Malaysia is expected to supply about two-thirds or 220 billion units of rubber gloves to meet the global demand of 330 billion units this year.
Riding on that demand curve are several Malaysian glove makers, including Top Glove Corp Bhd. Top Glove has been standing tall for several years as the world’s top producer of rubber gloves.
Financially, its revenue growth has been robust, growing from RM2.5bil in 2015 to RM7.24bil as at financial year ended Aug 31,2020.
During the same period, net profit grew from RM280mil to RM1.79bil, earnings per share (EPS) rose 0.04 sen to 22 sen, and market capitalisation swelled RM41.7bil to RM71.18bil respectively.
Since its listing in 2001, it has paid out a hefty RM2.53bil in dividends.
Its share price since listing has been more than the 10 bagger most investors yearn for.
But the company has come under the spotlight for reasons which some claimed could have been avoided.
In July, the US Customs and Border Protection placed a detention order on the disposable gloves produced by its subsidiaries on suspected forced-labour practices at its units. The company is making improvements on that score.
Recently, many of its workers, mostly migrants, have caught the Covid-19 bug.
This forced some of its factories to be shut.
The move could potentially disrupt its supplies, although Top Glove has assured otherwise.

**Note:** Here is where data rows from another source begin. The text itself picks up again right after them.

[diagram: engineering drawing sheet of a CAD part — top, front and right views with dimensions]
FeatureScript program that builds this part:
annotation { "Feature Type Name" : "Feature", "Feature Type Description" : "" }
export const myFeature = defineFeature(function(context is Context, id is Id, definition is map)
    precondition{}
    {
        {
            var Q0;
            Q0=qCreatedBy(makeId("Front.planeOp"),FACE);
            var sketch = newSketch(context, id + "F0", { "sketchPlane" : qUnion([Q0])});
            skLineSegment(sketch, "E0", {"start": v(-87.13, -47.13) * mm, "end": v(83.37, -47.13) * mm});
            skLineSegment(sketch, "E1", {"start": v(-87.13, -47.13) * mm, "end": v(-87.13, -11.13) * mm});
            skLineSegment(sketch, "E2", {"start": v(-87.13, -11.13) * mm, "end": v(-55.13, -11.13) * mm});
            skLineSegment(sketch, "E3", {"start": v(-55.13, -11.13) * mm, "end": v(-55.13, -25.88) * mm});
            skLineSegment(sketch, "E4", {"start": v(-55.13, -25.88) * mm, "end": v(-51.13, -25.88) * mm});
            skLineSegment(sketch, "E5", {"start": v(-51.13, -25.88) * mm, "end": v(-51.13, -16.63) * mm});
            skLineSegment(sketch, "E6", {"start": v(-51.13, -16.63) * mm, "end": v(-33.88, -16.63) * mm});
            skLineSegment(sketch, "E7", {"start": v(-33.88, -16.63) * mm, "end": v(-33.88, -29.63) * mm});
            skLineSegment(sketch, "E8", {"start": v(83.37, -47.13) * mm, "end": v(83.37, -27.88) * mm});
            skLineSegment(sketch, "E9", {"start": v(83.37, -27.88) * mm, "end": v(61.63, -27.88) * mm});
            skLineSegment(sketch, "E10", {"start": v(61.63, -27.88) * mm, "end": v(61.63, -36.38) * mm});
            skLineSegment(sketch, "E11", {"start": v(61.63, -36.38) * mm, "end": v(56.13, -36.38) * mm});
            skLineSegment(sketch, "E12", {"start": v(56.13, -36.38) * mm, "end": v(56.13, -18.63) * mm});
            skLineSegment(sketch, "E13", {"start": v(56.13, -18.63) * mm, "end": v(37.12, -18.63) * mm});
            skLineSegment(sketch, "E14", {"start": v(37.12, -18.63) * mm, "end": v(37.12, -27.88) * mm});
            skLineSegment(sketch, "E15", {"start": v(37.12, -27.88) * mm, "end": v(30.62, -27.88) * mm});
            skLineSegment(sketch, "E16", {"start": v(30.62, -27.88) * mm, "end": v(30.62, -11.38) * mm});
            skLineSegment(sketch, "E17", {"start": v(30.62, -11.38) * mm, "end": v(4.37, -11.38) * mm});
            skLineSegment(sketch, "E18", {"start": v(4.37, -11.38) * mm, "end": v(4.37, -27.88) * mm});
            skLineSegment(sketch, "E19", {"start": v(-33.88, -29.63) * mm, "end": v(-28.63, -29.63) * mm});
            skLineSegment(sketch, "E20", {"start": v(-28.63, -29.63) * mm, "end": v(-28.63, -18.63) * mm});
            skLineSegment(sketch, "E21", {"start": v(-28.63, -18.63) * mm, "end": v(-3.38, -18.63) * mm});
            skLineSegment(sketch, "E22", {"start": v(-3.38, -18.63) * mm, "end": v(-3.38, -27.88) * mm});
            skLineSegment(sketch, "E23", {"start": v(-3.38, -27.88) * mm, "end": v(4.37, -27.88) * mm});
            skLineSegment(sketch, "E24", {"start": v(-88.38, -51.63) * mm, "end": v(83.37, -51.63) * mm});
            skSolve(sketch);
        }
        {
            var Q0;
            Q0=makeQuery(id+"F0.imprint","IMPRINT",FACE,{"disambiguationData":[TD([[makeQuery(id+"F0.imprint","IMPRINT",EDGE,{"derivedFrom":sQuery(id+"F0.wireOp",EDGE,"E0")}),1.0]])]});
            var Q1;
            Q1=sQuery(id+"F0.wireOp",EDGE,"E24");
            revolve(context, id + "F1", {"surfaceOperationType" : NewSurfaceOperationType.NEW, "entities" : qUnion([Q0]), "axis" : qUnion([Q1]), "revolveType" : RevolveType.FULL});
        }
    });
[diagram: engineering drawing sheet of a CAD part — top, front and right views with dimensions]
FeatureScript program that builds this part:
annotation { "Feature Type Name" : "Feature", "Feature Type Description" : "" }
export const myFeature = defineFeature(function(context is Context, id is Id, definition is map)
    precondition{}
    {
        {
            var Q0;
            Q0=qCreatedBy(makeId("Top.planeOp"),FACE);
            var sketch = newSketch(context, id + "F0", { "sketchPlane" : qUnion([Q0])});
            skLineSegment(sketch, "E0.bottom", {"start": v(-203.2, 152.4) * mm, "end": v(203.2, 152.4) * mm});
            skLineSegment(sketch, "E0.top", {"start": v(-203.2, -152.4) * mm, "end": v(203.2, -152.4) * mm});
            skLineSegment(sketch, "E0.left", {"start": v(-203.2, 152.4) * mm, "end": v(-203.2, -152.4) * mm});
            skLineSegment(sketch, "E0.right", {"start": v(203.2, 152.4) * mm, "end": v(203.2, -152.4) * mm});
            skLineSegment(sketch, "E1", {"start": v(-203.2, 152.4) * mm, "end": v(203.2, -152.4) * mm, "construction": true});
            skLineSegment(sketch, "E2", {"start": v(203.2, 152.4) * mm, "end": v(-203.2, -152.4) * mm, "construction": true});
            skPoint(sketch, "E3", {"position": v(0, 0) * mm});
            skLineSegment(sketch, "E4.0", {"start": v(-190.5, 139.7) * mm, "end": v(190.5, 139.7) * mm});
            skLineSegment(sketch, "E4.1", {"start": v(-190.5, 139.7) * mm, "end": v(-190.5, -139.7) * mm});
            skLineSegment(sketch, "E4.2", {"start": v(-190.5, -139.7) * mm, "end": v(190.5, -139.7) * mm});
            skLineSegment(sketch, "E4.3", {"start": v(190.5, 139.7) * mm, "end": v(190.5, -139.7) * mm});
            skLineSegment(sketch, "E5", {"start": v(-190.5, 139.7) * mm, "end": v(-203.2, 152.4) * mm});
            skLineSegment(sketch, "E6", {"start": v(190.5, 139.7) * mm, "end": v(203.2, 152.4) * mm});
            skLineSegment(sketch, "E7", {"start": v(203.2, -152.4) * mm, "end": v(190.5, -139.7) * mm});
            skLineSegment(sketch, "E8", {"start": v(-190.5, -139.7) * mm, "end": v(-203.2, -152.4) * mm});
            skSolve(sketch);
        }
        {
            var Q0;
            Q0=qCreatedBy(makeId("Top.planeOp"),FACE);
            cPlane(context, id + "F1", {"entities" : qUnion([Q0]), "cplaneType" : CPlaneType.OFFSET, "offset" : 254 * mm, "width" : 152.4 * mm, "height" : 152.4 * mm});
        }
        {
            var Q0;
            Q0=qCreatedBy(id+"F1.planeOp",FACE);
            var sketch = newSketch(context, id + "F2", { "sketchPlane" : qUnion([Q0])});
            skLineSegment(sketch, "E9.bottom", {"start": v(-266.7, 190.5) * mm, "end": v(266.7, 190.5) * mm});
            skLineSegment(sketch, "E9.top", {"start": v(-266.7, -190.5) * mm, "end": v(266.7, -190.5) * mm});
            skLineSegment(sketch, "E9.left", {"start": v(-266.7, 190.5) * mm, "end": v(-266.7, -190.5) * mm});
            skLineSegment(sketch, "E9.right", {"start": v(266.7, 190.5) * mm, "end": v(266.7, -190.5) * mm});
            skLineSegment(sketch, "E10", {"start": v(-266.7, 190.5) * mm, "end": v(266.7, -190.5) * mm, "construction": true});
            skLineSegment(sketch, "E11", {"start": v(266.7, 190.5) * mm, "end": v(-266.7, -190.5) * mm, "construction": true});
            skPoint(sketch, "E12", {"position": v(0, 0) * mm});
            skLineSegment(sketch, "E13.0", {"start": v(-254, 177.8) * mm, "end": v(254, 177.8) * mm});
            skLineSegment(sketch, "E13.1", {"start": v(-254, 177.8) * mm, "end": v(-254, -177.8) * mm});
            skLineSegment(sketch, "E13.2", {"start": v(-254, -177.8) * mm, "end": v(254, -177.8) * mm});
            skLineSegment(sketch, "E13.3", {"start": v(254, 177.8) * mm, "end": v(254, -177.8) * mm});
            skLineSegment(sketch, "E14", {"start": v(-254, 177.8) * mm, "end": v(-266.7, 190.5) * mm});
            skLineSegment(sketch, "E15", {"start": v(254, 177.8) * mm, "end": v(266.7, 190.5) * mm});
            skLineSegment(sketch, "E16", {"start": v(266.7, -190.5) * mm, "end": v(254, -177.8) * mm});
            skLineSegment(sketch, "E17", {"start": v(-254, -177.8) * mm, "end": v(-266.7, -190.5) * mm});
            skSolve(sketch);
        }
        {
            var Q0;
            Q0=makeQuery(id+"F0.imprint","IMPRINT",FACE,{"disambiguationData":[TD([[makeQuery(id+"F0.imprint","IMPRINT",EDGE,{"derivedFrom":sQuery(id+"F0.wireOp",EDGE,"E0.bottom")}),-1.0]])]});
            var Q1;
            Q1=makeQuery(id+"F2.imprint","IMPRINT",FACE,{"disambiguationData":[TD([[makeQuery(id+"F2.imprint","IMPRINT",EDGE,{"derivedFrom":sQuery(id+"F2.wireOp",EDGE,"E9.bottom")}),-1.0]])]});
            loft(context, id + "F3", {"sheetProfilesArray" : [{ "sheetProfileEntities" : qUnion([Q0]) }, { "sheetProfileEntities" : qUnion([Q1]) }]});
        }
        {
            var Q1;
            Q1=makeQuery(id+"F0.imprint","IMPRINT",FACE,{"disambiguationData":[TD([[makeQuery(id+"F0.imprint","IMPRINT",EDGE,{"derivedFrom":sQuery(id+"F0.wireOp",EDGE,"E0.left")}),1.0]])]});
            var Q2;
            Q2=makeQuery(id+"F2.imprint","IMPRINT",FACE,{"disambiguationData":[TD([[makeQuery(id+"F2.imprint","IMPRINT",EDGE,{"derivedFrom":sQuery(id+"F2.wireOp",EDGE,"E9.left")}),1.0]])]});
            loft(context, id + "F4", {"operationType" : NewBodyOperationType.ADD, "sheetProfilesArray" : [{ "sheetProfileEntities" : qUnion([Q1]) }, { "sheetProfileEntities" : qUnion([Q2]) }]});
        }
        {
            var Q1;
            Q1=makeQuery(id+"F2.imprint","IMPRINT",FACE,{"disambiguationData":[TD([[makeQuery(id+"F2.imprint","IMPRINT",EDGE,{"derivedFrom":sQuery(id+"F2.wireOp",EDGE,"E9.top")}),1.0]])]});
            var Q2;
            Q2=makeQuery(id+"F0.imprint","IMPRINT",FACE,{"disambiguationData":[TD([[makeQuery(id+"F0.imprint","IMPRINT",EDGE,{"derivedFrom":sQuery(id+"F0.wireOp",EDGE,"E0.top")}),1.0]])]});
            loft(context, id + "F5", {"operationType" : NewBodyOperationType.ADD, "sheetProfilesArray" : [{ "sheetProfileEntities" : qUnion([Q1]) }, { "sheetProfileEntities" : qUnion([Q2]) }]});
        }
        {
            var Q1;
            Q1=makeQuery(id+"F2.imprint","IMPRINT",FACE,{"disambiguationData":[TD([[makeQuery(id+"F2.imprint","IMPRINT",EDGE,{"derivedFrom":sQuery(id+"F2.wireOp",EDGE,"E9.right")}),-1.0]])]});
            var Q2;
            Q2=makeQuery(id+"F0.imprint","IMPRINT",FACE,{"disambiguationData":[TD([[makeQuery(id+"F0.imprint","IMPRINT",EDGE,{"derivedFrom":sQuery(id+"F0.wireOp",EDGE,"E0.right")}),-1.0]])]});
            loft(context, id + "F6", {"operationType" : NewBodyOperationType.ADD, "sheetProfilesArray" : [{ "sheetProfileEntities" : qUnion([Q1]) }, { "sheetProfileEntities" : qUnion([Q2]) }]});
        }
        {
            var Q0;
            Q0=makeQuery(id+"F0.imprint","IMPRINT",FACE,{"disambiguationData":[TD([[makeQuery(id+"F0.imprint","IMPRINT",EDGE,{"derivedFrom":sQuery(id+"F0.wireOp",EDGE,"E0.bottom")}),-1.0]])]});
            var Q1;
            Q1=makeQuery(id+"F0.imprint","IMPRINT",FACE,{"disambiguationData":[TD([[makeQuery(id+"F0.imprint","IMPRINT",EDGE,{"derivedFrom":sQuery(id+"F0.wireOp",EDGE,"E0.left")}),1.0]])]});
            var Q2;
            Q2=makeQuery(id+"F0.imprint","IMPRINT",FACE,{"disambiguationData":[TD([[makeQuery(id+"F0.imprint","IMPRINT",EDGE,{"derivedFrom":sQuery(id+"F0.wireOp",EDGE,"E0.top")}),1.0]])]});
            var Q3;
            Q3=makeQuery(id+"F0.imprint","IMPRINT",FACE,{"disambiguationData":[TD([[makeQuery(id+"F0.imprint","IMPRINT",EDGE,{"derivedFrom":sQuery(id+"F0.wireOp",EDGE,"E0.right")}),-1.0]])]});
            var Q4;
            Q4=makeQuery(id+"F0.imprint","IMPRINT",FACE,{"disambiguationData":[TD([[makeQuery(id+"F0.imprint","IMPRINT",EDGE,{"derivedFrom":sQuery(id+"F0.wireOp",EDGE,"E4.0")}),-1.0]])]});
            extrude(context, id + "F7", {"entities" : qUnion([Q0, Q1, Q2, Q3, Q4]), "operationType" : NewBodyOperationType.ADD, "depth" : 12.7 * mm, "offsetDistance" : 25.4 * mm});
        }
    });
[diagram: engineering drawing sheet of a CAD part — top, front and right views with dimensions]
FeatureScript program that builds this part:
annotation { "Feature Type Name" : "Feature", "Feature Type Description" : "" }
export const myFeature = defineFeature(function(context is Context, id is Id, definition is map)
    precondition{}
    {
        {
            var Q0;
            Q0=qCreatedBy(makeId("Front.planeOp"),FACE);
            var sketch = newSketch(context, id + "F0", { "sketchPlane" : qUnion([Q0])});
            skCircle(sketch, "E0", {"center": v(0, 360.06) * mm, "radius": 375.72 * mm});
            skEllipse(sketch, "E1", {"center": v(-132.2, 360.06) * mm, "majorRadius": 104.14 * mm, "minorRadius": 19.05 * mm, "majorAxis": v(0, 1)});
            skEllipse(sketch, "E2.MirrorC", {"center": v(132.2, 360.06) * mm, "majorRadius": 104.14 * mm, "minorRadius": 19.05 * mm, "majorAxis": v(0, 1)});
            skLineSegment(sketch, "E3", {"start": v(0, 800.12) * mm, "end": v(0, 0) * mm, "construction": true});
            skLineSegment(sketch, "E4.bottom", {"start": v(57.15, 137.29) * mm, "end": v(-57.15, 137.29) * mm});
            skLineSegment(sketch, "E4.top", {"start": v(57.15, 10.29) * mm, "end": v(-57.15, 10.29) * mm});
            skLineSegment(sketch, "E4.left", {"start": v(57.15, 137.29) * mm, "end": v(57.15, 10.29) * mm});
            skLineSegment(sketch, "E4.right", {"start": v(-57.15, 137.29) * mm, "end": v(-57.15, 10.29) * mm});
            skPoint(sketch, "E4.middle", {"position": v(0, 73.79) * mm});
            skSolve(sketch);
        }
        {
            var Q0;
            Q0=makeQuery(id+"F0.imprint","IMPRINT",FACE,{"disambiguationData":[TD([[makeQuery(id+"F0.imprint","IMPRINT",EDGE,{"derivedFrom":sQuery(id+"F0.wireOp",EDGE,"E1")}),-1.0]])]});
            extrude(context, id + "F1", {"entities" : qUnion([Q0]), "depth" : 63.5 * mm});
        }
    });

Being in close contact at its dormitories has infected more workers and now it may face penalties for potentially violating the Workers’ Minimum Standard of Housing and Amenities Act.
Employees, be they locals or migrants, are assets of an organisation. As without them, producing goods that can be sold globally would be impossible, and the possibility of earning large profits would be gone.
Migrant workers leave their homelands in search for a better life. But more often than not, they are housed in cramped units and paid low wages.
This is not the only company that has come under the spotlight for violating labour practices.
In fact, with growing activism, consumers prefer companies that put environmental, social and governance (ESG) concerns at the forefront.
What Top Glove is facing is a wake-up call for many corporations as many flout the laws in a bid for higher profits.
PwC, in a recent report, said companies that still consider environmental and social impacts separately from profits would find it difficult to survive in the coming decade.
AmInvestment Research said the latest development could potentially raise the perceived risk premium of Top Glove.
It could reduce the price-to-earnings valuation to 25x from 28x.
Trust and transparency are embedded and companies should be aware that once there is erosion in trust and lack of transparency, it will take a long time to rebuild it.
PwC said Malaysian industries that are involved in the global supply chain must prepare themselves to be sustainability-ready so that they can future proof their footprint globally. Failure to comply may result in their products or services being denied entry into certain markets.
Top Glove says it adheres to ESG practices and this could be a blip in its journey. As the cover of its 2020 annual report suggests “doing well by doing good’’ – it will need to quickly address the issues at hand to surge ahead.
Top Glove’s shares fell 11 sen to RM6.68 yesterday.